Your goal: Return every line in the entries below where the word "Richmond" shows up.

[[ Data for this exercise open ]]

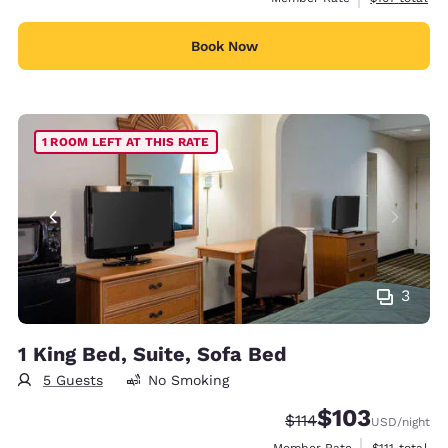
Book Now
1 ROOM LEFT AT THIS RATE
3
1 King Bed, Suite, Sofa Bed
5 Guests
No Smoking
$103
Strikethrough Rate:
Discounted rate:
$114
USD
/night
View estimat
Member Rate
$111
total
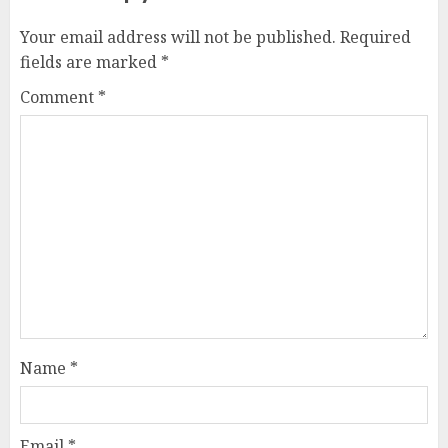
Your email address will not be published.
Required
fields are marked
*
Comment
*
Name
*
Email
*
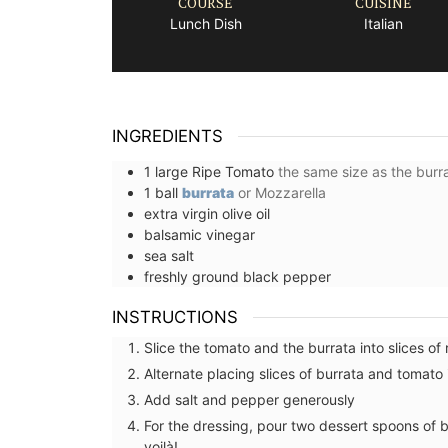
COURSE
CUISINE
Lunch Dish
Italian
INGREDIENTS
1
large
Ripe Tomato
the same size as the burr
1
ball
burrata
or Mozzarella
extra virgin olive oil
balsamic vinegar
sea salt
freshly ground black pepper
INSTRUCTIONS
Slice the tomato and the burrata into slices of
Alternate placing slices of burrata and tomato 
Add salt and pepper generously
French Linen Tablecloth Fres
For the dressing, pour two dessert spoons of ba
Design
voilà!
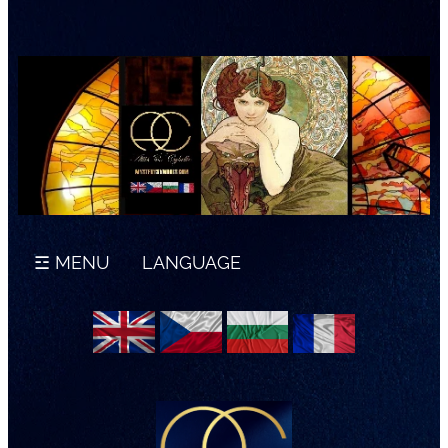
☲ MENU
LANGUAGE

[[ Data for this exercise closed ]]
[[ Data for this exercise open ]]

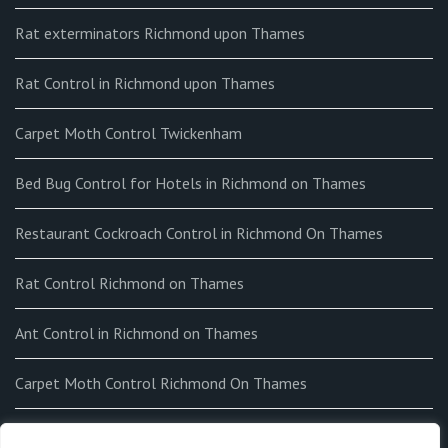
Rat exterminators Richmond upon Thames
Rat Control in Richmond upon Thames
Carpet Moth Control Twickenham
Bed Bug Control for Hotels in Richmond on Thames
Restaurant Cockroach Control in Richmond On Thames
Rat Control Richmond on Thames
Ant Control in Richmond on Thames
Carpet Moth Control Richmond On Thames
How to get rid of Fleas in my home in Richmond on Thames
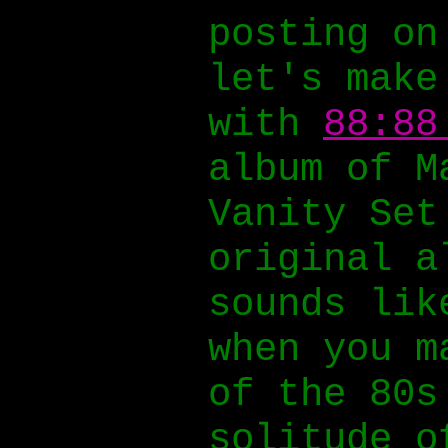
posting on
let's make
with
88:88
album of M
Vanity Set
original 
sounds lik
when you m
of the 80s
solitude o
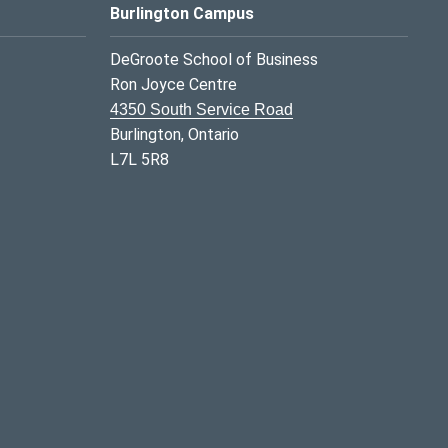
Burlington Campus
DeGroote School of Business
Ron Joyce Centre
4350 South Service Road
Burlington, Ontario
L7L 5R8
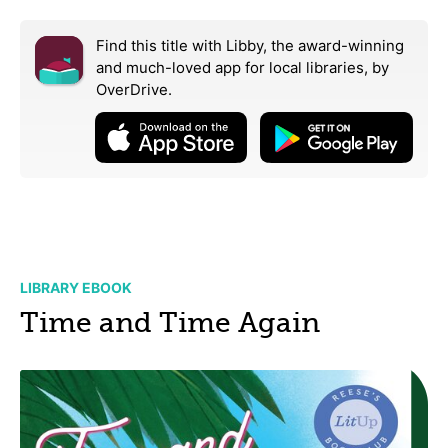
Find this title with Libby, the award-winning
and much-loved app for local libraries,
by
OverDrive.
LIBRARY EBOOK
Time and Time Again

[[ Data for this exercise closed ]]

The completed task:
Rat exterminators Richmond upon Thames
Rat Control in Richmond upon Thames
Bed Bug Control for Hotels in Richmond on Thames
Restaurant Cockroach Control in Richmond On Thames
Rat Control Richmond on Thames
Ant Control in Richmond on Thames
Carpet Moth Control Richmond On Thames
How to get rid of Fleas in my home in Richmond on Thames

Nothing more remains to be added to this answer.